Plunder is vintage British comedy at its most ingenious and delightful. Its 1990s London stage revival showed how the show has hardly aged at all, its wit and joie de vivre still 100 per cent intact.
Also in the cast are Robertson Hare as Oswald Veal, Doreen Bendix as Prudence Malone, Gordon James [Sydney Lynn] as Simon Veal, Ethel Coleridge as Mrs Orlock, Hubert Waring as Inspector Sibley, and Mary Brough as Mrs Hewlett.
It is made by British & Dominions Film Corporation at British and Dominion’s Elstree Studios.

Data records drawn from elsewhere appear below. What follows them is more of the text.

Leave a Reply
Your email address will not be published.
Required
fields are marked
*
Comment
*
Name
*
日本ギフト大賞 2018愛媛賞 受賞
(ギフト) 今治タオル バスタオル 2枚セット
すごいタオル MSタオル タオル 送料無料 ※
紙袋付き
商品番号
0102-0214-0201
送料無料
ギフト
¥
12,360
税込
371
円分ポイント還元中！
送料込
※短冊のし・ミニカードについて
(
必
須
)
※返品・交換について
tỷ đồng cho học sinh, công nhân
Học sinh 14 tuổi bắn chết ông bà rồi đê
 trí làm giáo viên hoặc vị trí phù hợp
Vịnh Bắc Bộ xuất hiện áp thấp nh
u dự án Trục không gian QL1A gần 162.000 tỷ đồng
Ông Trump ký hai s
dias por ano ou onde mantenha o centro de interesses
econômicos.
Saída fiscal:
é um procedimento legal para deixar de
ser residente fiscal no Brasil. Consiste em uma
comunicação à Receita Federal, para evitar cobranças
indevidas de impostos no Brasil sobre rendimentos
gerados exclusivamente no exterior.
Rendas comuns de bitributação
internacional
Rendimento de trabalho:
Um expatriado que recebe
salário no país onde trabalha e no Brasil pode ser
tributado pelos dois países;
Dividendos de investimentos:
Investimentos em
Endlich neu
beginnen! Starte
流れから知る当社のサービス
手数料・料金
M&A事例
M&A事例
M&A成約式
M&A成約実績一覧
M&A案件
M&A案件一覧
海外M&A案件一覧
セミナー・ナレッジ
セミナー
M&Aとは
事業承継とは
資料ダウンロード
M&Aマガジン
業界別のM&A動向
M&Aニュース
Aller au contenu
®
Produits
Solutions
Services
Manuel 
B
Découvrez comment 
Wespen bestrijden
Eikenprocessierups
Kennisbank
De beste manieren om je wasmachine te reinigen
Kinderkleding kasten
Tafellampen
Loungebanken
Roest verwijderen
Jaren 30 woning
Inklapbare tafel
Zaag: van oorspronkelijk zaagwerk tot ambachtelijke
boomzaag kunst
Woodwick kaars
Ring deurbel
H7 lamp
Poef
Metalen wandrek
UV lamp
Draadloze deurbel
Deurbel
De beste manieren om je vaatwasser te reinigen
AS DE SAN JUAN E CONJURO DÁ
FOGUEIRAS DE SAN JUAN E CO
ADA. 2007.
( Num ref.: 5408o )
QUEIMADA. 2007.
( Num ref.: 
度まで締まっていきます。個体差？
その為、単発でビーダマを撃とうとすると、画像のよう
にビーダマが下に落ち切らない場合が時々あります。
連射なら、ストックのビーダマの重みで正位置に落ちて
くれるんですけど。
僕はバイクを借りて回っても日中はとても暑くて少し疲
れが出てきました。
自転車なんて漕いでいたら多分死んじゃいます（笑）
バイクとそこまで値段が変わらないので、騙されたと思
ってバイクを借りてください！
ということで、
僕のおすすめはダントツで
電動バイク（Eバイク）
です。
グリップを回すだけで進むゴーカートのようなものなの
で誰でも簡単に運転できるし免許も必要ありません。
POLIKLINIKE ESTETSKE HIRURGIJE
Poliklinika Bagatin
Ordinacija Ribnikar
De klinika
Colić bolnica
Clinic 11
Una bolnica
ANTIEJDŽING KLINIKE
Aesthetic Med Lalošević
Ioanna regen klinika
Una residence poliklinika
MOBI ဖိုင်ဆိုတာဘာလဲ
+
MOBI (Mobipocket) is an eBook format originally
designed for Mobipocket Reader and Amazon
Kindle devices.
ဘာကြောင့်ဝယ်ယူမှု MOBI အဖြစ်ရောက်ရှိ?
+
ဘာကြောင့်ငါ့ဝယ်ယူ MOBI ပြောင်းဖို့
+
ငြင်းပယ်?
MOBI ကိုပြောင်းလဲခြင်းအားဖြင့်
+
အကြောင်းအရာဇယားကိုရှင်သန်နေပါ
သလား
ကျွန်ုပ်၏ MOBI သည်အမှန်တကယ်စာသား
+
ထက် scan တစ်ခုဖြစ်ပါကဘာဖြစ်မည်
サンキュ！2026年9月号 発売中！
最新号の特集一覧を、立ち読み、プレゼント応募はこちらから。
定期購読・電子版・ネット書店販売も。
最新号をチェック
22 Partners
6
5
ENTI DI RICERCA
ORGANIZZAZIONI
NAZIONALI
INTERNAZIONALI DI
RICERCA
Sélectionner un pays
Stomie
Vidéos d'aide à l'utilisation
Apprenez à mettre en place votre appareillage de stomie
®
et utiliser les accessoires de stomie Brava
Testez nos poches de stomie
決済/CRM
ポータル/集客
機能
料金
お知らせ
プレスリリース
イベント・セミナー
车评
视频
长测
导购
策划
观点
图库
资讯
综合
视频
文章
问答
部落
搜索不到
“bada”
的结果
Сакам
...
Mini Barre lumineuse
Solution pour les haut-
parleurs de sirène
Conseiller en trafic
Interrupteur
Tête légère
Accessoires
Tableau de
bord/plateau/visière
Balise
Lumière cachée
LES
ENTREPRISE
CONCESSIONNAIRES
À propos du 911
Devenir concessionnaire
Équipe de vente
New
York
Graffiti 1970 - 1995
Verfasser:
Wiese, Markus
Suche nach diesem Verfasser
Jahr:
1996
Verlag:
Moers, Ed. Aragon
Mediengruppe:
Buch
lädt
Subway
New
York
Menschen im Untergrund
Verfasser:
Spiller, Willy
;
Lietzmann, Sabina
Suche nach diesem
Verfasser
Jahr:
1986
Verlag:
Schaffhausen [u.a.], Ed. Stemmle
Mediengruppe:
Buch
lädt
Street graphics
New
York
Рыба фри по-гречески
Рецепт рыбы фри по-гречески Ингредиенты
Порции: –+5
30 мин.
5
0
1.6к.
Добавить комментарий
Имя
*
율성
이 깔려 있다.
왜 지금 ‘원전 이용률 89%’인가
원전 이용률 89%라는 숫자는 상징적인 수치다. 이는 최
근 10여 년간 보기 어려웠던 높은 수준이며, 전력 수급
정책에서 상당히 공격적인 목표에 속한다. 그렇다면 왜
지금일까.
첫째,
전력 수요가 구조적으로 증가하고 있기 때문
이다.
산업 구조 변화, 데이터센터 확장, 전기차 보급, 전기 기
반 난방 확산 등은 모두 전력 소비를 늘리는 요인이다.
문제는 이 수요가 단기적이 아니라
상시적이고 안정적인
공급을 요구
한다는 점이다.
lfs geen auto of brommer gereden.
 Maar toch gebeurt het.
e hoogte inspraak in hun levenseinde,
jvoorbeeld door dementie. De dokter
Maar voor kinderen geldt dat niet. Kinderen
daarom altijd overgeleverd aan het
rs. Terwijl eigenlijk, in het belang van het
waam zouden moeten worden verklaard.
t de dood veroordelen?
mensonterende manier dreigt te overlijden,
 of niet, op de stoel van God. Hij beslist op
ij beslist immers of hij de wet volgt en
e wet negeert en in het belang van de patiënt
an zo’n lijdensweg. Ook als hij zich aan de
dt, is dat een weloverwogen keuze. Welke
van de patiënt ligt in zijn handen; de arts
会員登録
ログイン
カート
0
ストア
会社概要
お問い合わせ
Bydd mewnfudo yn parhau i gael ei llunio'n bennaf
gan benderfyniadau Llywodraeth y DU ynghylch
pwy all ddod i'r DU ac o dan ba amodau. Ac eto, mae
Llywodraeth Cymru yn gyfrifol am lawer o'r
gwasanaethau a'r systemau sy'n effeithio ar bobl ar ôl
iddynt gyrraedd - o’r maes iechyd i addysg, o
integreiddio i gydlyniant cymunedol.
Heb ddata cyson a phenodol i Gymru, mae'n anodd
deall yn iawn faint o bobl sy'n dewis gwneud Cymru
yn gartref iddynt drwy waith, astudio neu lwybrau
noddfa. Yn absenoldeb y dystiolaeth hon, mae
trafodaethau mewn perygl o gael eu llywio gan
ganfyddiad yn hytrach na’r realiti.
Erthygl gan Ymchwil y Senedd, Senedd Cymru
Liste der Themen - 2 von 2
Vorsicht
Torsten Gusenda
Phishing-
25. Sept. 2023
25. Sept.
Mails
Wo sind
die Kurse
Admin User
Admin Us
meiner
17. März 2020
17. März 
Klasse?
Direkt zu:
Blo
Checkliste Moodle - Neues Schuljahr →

Plunder is directed by Tom Walls, runs 98 minutes, is made by Herbert Wilcox Productions and British & Dominions Film Corporation, is distributed by Woolf and Freedman, is written by W P Lipscomb, shot in black and white by Freddie Young, produced by Herbert Wilcox, scored by Leo Kahn and designed by Lawrence P Williams.
It premiered in
September 7, 1931.It was remade for TV in 1957 as BBC Sunday-Night Theatre with Peter Gray and Brian Rix as Freddie Malone and Darcy Tuck, and again in 1970 with Arthur Lowe and Richard Briers as Freddie Malone and Darcy Tuck.
Plunder was first staged at the Aldwych Theatre, London, as the fifth in the series of 12 Aldwych farces presented by the actor-manager Tom Walls at the theatre between 1923 and 1933. The play opened on 26 June 1928 and ran for 344 performances. Most of the leading members of the stage cast reprised their roles in the film. Walls, Lynn, Hare, Brough, Shotter and James reprised their old stage roles.
It is the second in a series of film adaptations of Ben Travers Aldwych farces, and was a major hit, boosting Tom Walls as a star of British cinema.
In 1996 Kevin McNally and Griff Rhys Jones starred in a production of the play at the Savoy Theatre, directed by Peter James.
Tom Walls’s films as director: Tons of Money (1930), Rookery Nook (1930), On Approval (1930), Plunder (1931), A Night Like This (1932), Thark (1932), A Cuckoo in the Nest (1933), Turkey Time (1933), A Cup of Kindness (1934), Lady in Danger (1934), and Dirty Work (1934).